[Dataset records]
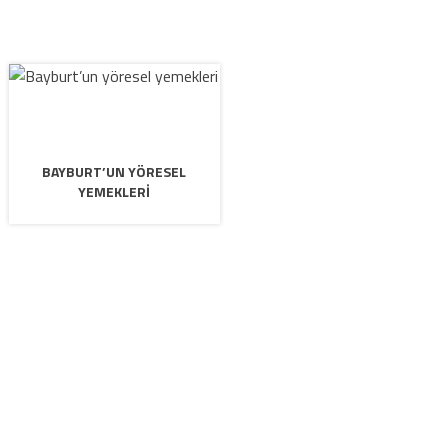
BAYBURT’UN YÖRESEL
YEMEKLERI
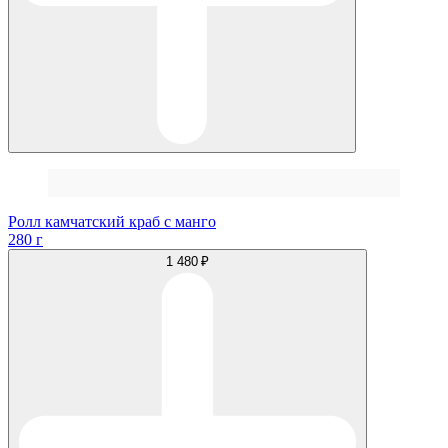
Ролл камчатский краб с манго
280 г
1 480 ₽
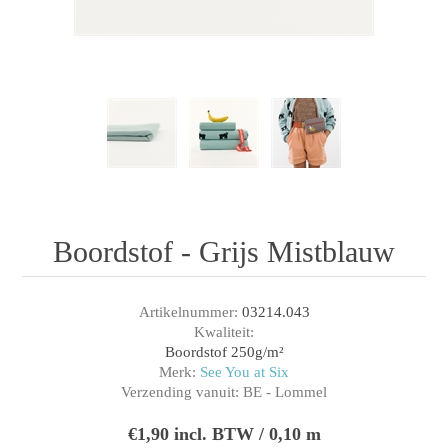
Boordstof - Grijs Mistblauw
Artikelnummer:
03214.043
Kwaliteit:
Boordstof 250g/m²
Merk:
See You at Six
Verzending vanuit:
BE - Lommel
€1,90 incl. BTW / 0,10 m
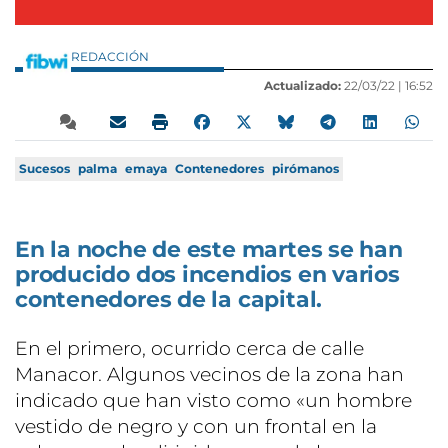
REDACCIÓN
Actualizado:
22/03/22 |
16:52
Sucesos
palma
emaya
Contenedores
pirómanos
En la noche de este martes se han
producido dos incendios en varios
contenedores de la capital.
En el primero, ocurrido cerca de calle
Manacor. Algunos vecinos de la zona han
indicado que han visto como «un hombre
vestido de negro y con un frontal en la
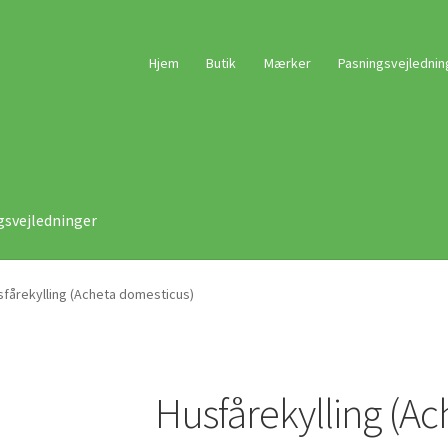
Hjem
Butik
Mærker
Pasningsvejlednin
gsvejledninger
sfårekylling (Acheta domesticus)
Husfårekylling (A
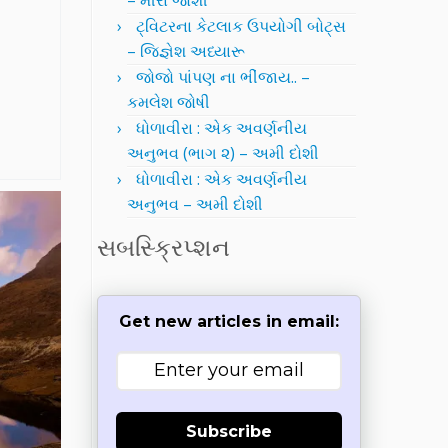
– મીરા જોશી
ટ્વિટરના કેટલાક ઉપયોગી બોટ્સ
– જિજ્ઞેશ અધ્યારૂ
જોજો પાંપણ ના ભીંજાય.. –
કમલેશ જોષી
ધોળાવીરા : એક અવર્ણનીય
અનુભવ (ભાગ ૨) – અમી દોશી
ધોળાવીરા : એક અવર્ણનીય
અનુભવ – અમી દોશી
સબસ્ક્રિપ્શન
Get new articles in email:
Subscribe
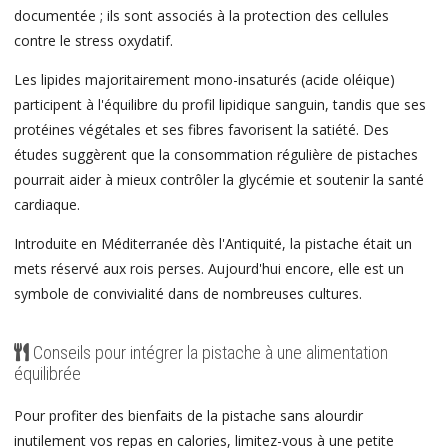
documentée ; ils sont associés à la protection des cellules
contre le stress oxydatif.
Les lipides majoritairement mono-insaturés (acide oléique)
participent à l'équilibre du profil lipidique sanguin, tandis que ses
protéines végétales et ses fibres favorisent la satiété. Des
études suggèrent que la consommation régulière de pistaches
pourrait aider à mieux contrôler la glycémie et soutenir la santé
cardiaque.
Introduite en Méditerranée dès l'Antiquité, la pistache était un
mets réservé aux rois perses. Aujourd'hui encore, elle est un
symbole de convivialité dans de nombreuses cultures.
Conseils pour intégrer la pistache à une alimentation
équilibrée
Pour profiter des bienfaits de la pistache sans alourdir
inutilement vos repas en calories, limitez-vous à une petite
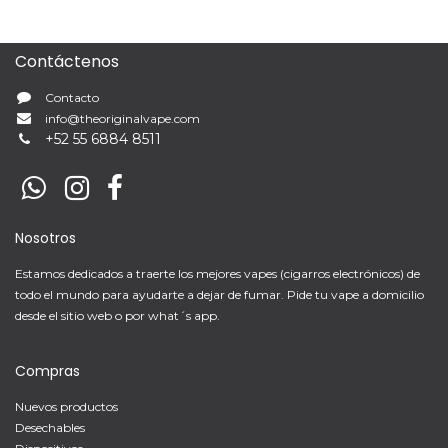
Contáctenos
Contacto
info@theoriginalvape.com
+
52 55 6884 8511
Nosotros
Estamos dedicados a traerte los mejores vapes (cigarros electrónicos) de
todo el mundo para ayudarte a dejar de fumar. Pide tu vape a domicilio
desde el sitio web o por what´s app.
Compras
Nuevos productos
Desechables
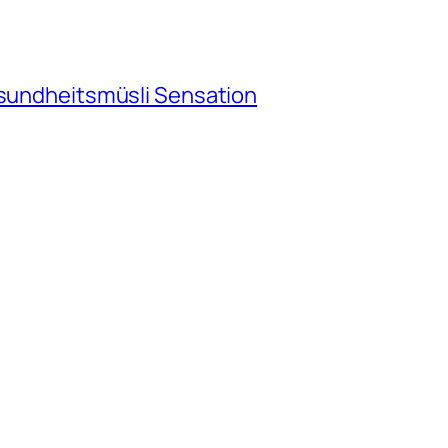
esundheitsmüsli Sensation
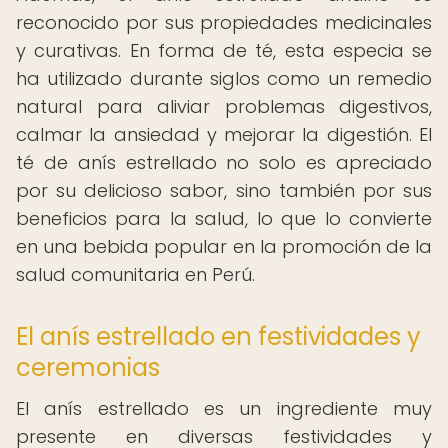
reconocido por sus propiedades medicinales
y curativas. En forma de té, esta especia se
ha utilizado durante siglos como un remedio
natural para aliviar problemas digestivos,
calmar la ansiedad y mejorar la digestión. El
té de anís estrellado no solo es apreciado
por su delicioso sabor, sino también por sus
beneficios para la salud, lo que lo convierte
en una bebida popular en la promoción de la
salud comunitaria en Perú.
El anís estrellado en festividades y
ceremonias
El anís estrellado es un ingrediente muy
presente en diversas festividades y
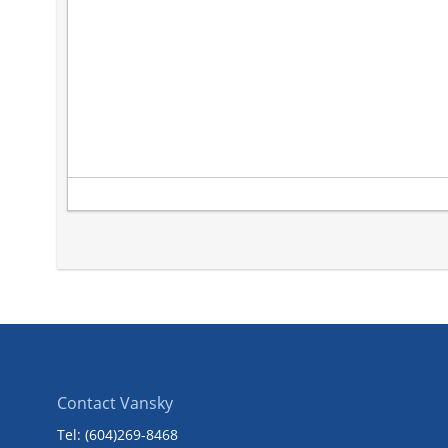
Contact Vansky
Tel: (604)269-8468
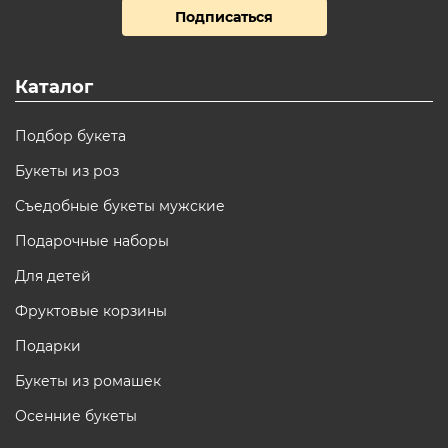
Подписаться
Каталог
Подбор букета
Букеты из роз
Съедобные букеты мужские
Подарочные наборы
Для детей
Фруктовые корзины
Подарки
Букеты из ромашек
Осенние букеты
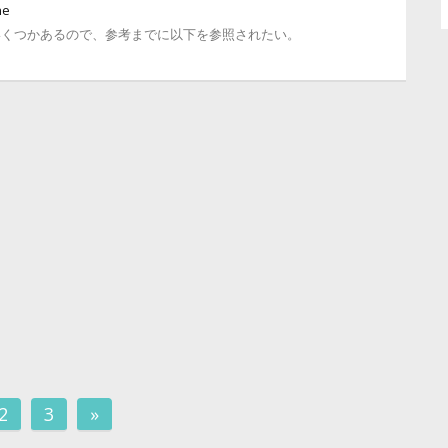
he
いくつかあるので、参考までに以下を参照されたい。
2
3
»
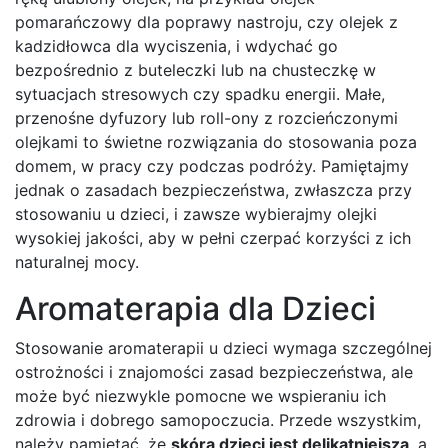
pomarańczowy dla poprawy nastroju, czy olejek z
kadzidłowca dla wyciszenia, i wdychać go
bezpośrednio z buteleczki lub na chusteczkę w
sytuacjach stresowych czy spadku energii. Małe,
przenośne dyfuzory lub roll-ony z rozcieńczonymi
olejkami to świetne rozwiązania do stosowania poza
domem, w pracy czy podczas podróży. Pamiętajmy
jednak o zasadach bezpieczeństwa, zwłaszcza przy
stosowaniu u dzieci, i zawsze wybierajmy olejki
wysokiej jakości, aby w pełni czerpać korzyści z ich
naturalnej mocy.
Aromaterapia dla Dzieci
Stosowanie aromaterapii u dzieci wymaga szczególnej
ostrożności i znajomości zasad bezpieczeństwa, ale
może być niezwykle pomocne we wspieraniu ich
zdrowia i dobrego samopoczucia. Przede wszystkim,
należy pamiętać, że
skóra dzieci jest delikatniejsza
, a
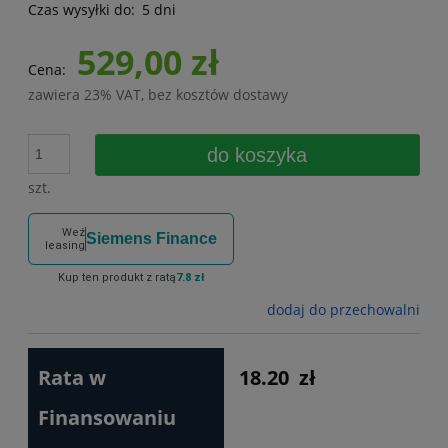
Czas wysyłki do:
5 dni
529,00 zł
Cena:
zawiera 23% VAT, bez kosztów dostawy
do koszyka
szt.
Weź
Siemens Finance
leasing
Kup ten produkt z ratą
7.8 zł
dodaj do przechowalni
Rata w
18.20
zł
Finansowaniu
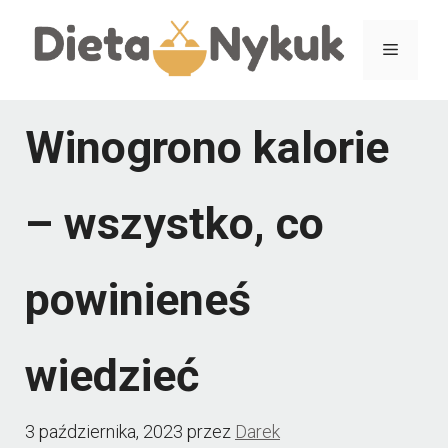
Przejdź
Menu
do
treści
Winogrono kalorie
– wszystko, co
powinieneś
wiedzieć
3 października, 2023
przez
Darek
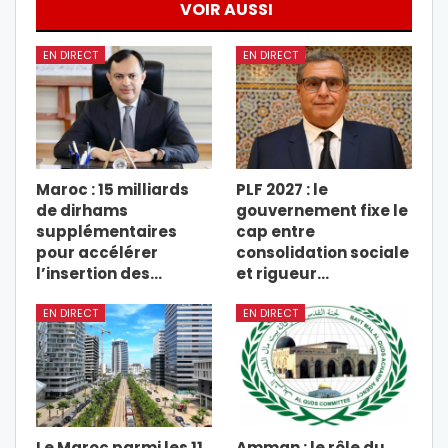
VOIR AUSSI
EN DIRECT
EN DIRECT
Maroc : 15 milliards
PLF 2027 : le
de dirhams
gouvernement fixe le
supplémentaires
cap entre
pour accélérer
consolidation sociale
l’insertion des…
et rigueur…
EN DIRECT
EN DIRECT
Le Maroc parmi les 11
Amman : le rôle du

== Exercise details ==
Can you print every line of text from all the records above, word for word, and leave out the pictures?

== Solution for this problem ==
BAYBURT’UN YÖRESEL
YEMEKLERI
Ролл камчатский краб с манго
280 г
1 480 ₽
Boordstof - Grijs Mistblauw
Artikelnummer:
03214.043
Kwaliteit:
Boordstof 250g/m²
Merk:
See You at Six
Verzending vanuit:
BE - Lommel
€1,90 incl. BTW / 0,10 m
REDACCIÓN
Actualizado:
22/03/22 |
16:52
Sucesos
palma
emaya
Contenedores
pirómanos
En la noche de este martes se han
producido dos incendios en varios
contenedores de la capital.
En el primero, ocurrido cerca de calle
Manacor. Algunos vecinos de la zona han
indicado que han visto como «un hombre
vestido de negro y con un frontal en la
Hjem
Butik
Mærker
Pasningsvejlednin
gsvejledninger
sfårekylling (Acheta domesticus)
Husfårekylling (A
– મીરા જોશી
ટ્વિટરના કેટલાક ઉપયોગી બોટ્સ
– જિજ્ઞેશ અધ્યારૂ
જોજો પાંપણ ના ભીંજાય.. –
કમલેશ જોષી
ધોળાવીરા : એક અવર્ણનીય
અનુભવ (ભાગ ૨) – અમી દોશી
ધોળાવીરા : એક અવર્ણનીય
અનુભવ – અમી દોશી
સબસ્ક્રિપ્શન
Get new articles in email:
Subscribe
documentée ; ils sont associés à la protection des cellules
contre le stress oxydatif.
Les lipides majoritairement mono-insaturés (acide oléique)
participent à l'équilibre du profil lipidique sanguin, tandis que ses
protéines végétales et ses fibres favorisent la satiété. Des
études suggèrent que la consommation régulière de pistaches
pourrait aider à mieux contrôler la glycémie et soutenir la santé
cardiaque.
Introduite en Méditerranée dès l'Antiquité, la pistache était un
mets réservé aux rois perses. Aujourd'hui encore, elle est un
symbole de convivialité dans de nombreuses cultures.
Conseils pour intégrer la pistache à une alimentation
équilibrée
Pour profiter des bienfaits de la pistache sans alourdir
inutilement vos repas en calories, limitez-vous à une petite
Contáctenos
Contacto
info@theoriginalvape.com
+
52 55 6884 8511
Nosotros
Estamos dedicados a traerte los mejores vapes (cigarros electrónicos) de
todo el mundo para ayudarte a dejar de fumar. Pide tu vape a domicilio
desde el sitio web o por what´s app.
Compras
Nuevos productos
Desechables
esundheitsmüsli Sensation
reconocido por sus propiedades medicinales
y curativas. En forma de té, esta especia se
ha utilizado durante siglos como un remedio
natural para aliviar problemas digestivos,
calmar la ansiedad y mejorar la digestión. El
té de anís estrellado no solo es apreciado
por su delicioso sabor, sino también por sus
beneficios para la salud, lo que lo convierte
en una bebida popular en la promoción de la
salud comunitaria en Perú.
El anís estrellado en festividades y
ceremonias
El anís estrellado es un ingrediente muy
presente en diversas festividades y
Contact Vansky
Tel: (604)269-8468
Подписаться
Каталог
Подбор букета
Букеты из роз
Съедобные букеты мужские
Подарочные наборы
Для детей
Фруктовые корзины
Подарки
Букеты из ромашек
Осенние букеты
he
いくつかあるので、参考までに以下を参照されたい。
2
3
»
pomarańczowy dla poprawy nastroju, czy olejek z
kadzidłowca dla wyciszenia, i wdychać go
bezpośrednio z buteleczki lub na chusteczkę w
sytuacjach stresowych czy spadku energii. Małe,
przenośne dyfuzory lub roll-ony z rozcieńczonymi
olejkami to świetne rozwiązania do stosowania poza
domem, w pracy czy podczas podróży. Pamiętajmy
jednak o zasadach bezpieczeństwa, zwłaszcza przy
stosowaniu u dzieci, i zawsze wybierajmy olejki
wysokiej jakości, aby w pełni czerpać korzyści z ich
naturalnej mocy.
Aromaterapia dla Dzieci
Stosowanie aromaterapii u dzieci wymaga szczególnej
ostrożności i znajomości zasad bezpieczeństwa, ale
może być niezwykle pomocne we wspieraniu ich
zdrowia i dobrego samopoczucia. Przede wszystkim,
należy pamiętać, że
skóra dzieci jest delikatniejsza
, a
Czas wysyłki do:
5 dni
529,00 zł
Cena:
zawiera 23% VAT, bez kosztów dostawy
do koszyka
szt.
Weź
Siemens Finance
leasing
Kup ten produkt z ratą
7.8 zł
dodaj do przechowalni
Rata w
18.20
zł
Finansowaniu
Przejdź
Menu
do
treści
Winogrono kalorie
– wszystko, co
powinieneś
wiedzieć
3 października, 2023
przez
Darek
VOIR AUSSI
EN DIRECT
EN DIRECT
Maroc : 15 milliards
PLF 2027 : le
de dirhams
gouvernement fixe le
supplémentaires
cap entre
pour accélérer
consolidation sociale
l’insertion des…
et rigueur…
EN DIRECT
EN DIRECT
Le Maroc parmi les 11
Amman : le rôle du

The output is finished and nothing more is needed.